Dataset split in SSL and evaluation

Question

Dataset split in SSL and evaluation

caiocj1 opened this issue a year ago · comments

Hello, thanks for the great work!

Just wanted to check something:

In the appendix it's said that "we incorporate the train and validation set of the original benchmarks [...] to enlarge the number of training samples".
In the paper itself, Table 2 shows the size of the training set.

So when doing SSL and then evaluating just on aircraft for example (the 46.56% value), you use all 10k samples in SSL, and in table 2 you report the accuracy on the training set after training the linear classifier? Thanks in advance!

Sangmin Bae · Answer 1 · Thu Jun 22 2023 14:35:57 GMT+0800 (China Standard Time)

Hi @caiocj1.
Thanks for your interest in our paper!

Only if a fine-grained dataset has three splits (train, val, test), we combined train + val -> train dataset.
We run SSL on train dataset (for SimCore: train_X + Coreset), and then evaluate on test dataset (or val dataset if fine-grained dataset has two split: train, val).

REQUIRED ACTION 1: Name every dataset split mentioned in the discussion about dataset splits in SSL and evaluation.
REQUIRED ACTION 2: Pick up the thread about dataset splits in SSL and evaluation, and continue it after its final sentence.

MATERIAL PROVIDED:
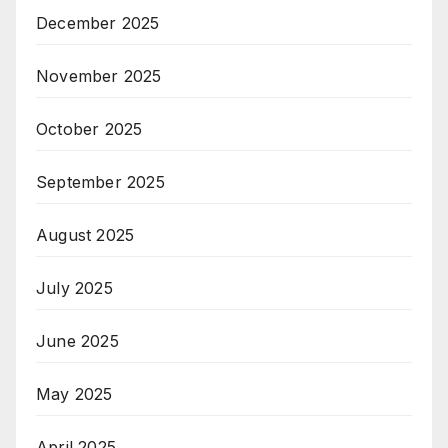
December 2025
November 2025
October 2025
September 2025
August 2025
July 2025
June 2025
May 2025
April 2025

--

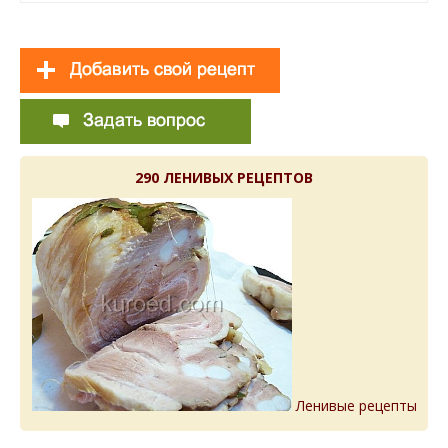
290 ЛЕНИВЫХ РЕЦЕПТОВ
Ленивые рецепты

ANSWER SECTION 1: train, val (validation), test

ANSWER SECTION 2:
For example, in case of Aircraft, it has three splits, so we combine them to (train+val: 6,667 , test: 3,333).
We run SSL pretraining on 6,667 samples, and train a linear classifier on the same 6,667 samples.
A trained classifier is linear evaluated on 3,333 test samples.

Feel free to ask if you have more questions on our work!
Thanks.

Sungnyun Kim · Answer 2 · Fri Jun 23 2023 06:12:18 GMT+0800 (China Standard Time)

Feel free to ask if further needs exist :)

Sangmin Bae · Answer 3 · Thu Jul 20 2023 17:06:37 GMT+0800 (China Standard Time)

If you have any further questions, please reopen the issue or open new one.
Thanks again for your interests!!